▸ About this exercise: Give back each entry exactly as written, apart from the pictures.

▸ Data provided:
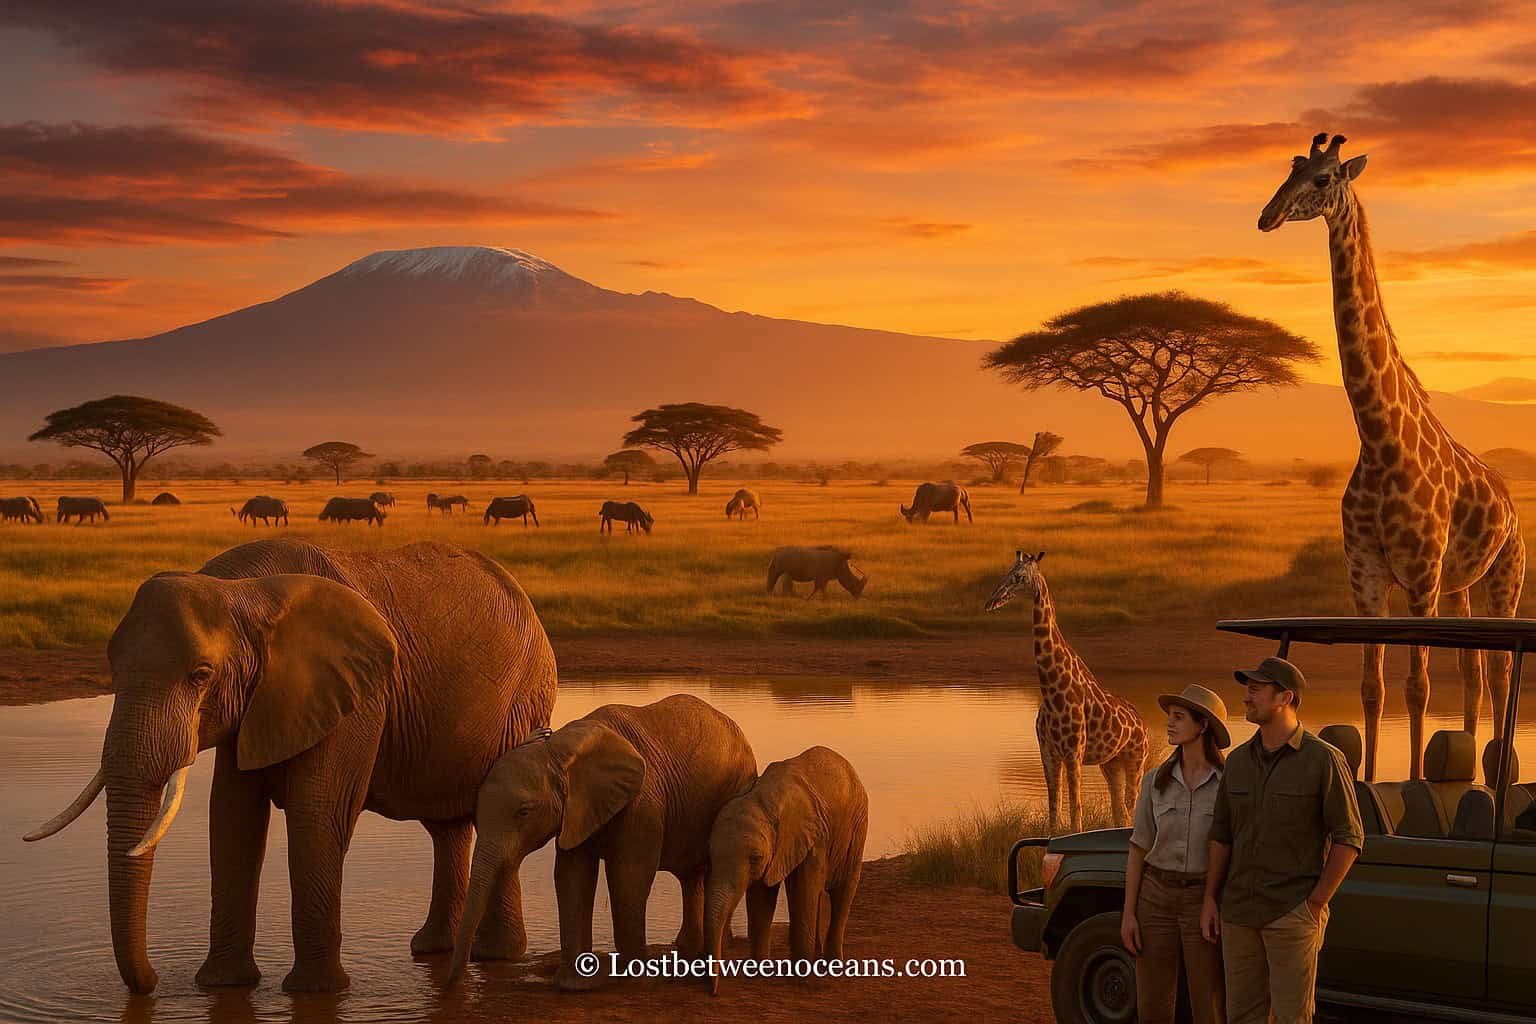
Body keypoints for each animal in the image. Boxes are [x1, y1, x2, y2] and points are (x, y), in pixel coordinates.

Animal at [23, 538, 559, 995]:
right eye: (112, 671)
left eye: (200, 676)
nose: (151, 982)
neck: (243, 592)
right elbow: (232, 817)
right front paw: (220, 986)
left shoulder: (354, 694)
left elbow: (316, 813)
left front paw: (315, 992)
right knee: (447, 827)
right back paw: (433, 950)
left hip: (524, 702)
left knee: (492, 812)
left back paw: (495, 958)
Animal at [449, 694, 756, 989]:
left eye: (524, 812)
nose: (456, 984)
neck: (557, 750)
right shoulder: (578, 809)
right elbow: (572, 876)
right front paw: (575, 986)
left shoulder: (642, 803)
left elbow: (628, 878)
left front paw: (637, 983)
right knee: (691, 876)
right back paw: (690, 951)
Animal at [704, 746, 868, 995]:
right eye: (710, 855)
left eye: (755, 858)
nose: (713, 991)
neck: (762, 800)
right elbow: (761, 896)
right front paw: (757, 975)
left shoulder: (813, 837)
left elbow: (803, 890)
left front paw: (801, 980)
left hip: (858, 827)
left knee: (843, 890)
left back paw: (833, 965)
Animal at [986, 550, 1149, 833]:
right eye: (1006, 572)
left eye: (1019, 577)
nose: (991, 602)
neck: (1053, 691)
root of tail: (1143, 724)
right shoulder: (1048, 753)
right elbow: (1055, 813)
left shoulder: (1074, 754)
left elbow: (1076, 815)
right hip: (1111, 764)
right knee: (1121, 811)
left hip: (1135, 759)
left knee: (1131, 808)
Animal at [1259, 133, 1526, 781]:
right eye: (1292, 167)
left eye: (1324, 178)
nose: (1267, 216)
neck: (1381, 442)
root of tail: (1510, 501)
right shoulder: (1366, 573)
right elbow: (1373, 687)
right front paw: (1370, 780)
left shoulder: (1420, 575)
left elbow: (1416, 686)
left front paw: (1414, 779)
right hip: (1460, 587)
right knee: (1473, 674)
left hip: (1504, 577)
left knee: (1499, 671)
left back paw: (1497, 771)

▸ Expected output:
Body keypoints for each animal in the image. Boxes are [x1, y1, x2, y2] and points are (x, y), in pixel coordinates.

Animal at [23, 538, 559, 995]:
right eye: (112, 671)
left eye: (200, 676)
nose: (151, 982)
neck: (243, 592)
right elbow: (232, 817)
right front paw: (220, 986)
left shoulder: (354, 694)
left elbow: (316, 813)
left front paw: (315, 992)
right knee: (447, 827)
right back paw: (433, 950)
left hip: (524, 702)
left knee: (492, 812)
left back paw: (495, 958)
Animal at [449, 694, 756, 989]:
left eye: (524, 812)
nose: (456, 984)
neck: (557, 750)
right shoulder: (578, 809)
right elbow: (572, 876)
right front paw: (575, 986)
left shoulder: (642, 803)
left elbow: (628, 878)
left front paw: (637, 983)
right knee: (691, 876)
right back paw: (690, 951)
Animal at [704, 746, 868, 995]:
right eye: (710, 855)
left eye: (755, 858)
nose: (713, 991)
neck: (762, 800)
right elbow: (761, 896)
right front paw: (757, 975)
left shoulder: (813, 837)
left elbow: (803, 890)
left front paw: (801, 980)
left hip: (858, 827)
left knee: (843, 890)
left back paw: (833, 965)
Animal at [986, 550, 1149, 833]:
right eye: (1006, 572)
left eye: (1019, 577)
nose: (991, 602)
neck: (1053, 691)
root of tail: (1143, 724)
right shoulder: (1048, 753)
right elbow: (1055, 813)
left shoulder: (1074, 754)
left elbow: (1076, 815)
right hip: (1111, 764)
right knee: (1121, 811)
left hip: (1135, 759)
left knee: (1131, 808)
Animal at [1259, 133, 1526, 781]:
right eye: (1292, 167)
left eye: (1324, 178)
nose: (1267, 216)
neck: (1381, 442)
root of tail: (1510, 501)
right shoulder: (1366, 573)
right elbow: (1373, 687)
right front paw: (1370, 780)
left shoulder: (1420, 575)
left elbow: (1416, 686)
left front paw: (1414, 779)
right hip: (1460, 587)
right knee: (1473, 674)
left hip: (1504, 577)
left knee: (1499, 671)
left back paw: (1497, 771)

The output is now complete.